Lo que más me inquieta de todo esto es que, a diferencia de los días anteriores, fui consciente de todos y cada uno de mis pasos. Desde que me levanté de mi cama, al cuarto de mis abuelos que ni se inmutaron por sus problemas de audición, de que tome la llave de la puerta principal, una soga para atar cosas al techo del auto de mi abuelo que estaba en el garaje y descalzo, sin más protección de la fría brisa de la noche que una remera que me quedaba grande y mi ropa interior de Spider-man, camine por las calles hacia el mismo destino que pensaba esa tarde, que nunca volvería a recorrer.

El cuarto del jardinero quedaba a la otra punta de la casa lejos de mi cuarto, el de mis abuelos y la entrada principal, por lo que él tampoco escuchó nada. Él me dijo que lo despertaron las suaves voces de las rosas que hay en el jardín, que eran más un arrullo que una voz de alarma, por eso cuando despertó de lo que pensaba que era un sueño en el que se habían metido sus traviesas amigas las rosas, lo hizo lenta y suavemente, y mientras bostezaba frotaba sus ojos dispuesto a dormir de nuevo, contempló un árbol que estaba junto a su ventana y le preguntó por mí.

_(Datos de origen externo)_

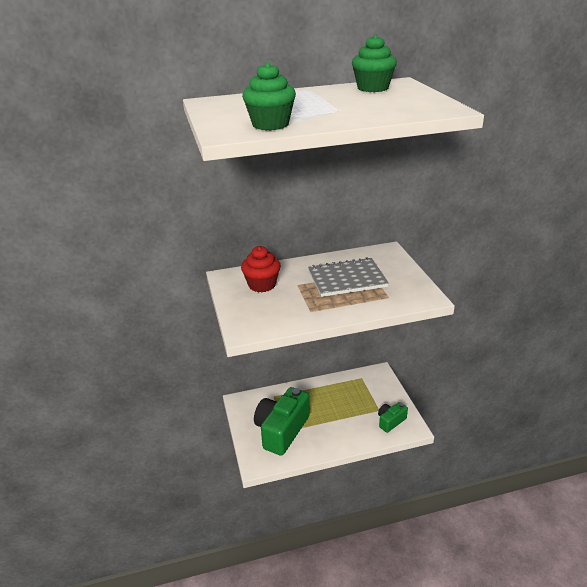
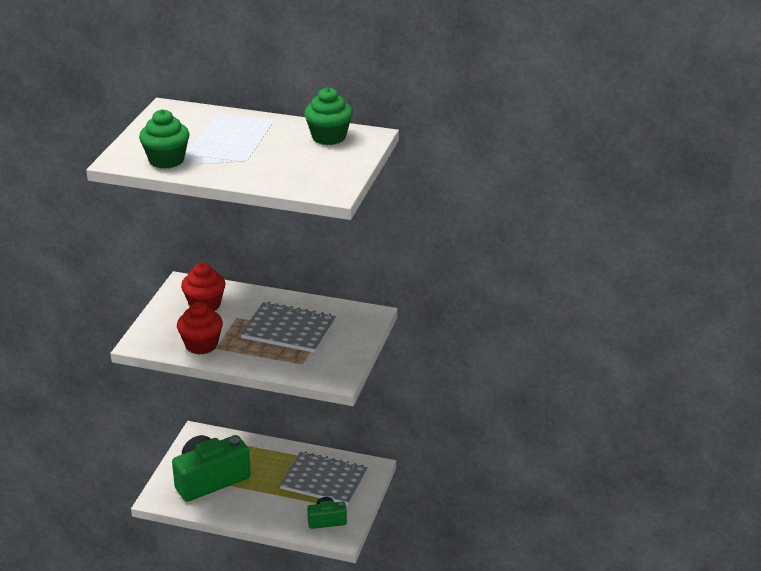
camera: 30 degrees right, 0 degrees up
(296, 313) = (201, 345): none -> red cupcake
(359, 395) = (324, 480): none -> grey notebook

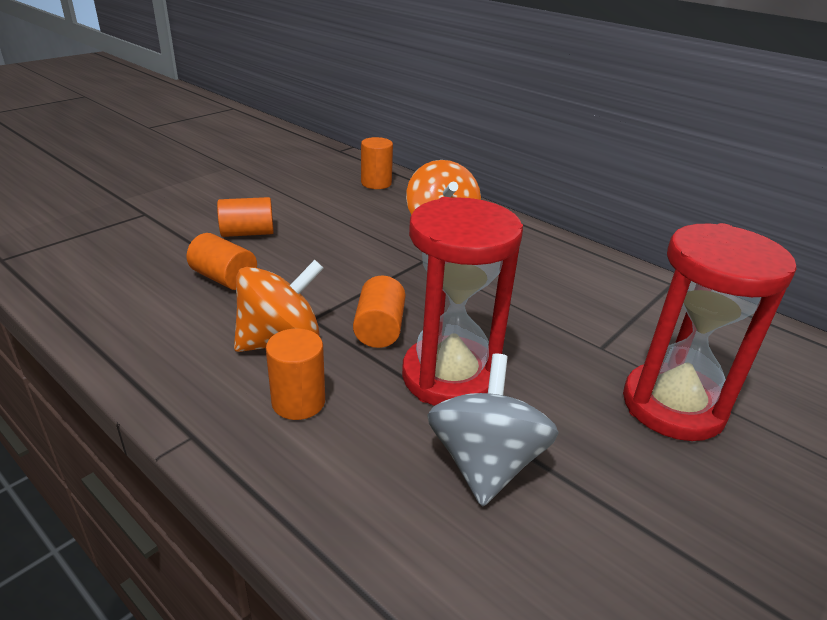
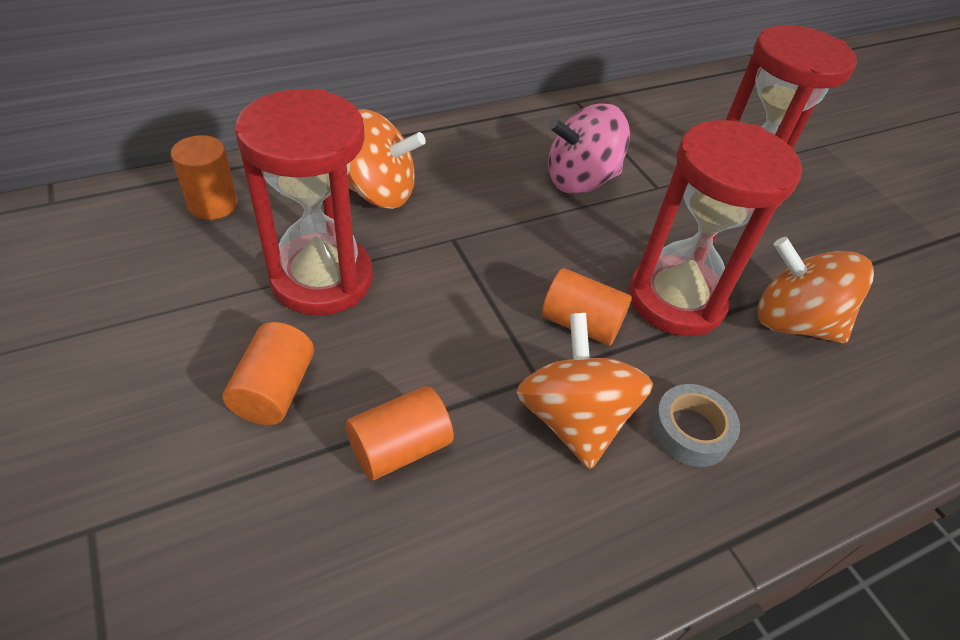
camera: 70 degrees left, 15 degrees up
(298, 402) = (690, 431): orange cylinder -> grey tape
(343, 226) = (322, 279): none -> red hourglass
(485, 463) = (793, 322): grey spinning top -> orange spinning top
(556, 303) = (580, 180): none -> pink spinning top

Los árboles no te dicen nada a menos que se los preguntes. Ese árbol le dijo donde me dirigía y apresurado, el jardinero se puso unos pantalones, tomó su tijera para podar y corriendo, se fue siguiéndome.

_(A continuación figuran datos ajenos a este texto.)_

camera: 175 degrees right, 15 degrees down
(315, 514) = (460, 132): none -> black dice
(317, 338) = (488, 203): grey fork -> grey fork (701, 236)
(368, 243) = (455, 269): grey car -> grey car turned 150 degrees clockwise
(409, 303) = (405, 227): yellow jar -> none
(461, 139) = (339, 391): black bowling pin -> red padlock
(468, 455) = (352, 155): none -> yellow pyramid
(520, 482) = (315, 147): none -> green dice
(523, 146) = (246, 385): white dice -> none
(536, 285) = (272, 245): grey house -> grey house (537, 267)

Cuando eso pasaba, yo caminaba por el terreno abandonado, y el podrido ya estaba en mi visión. Esa noche parecía sacado de un libro de cuentos de terror para niños, la tierra a su alrededor estaba repleta de esqueletos y cadáveres de pájaros en su mayoría pero también creo de algún gato o conejo.

Caminé sobre ellos como si fuera un día más que venía hacerle compañía, y trepé a sus ramas. Todo estaba en completo silencio. Empecé a enroscar la soga en la que parecía más resistente. Yo trataba por dentro de detenerme pero era como querer moverte en un sueño, apenas si lograba que me temblaran un poco los brazos. Mientras hacia el nudo, el jardinero ya llegaba a la calle que era del terreno. Me paré sin titubear, y sin tambalearme sobre la inestable rama, con la soga en mis manos. Cuando la puse alrededor de mi cuello, el hombre jadeando parado a unos metros de mí, me observó horrorizado sobre aquel quien en contra la luz de la luna parecía una tarántula agazapándose sobre la presa que cayó en su telaraña.

Cuando empezó a gritarme que me quitara eso del cuello y bajara de ahí, corriendo hacia mí, un momento después yo ya me había lanzado.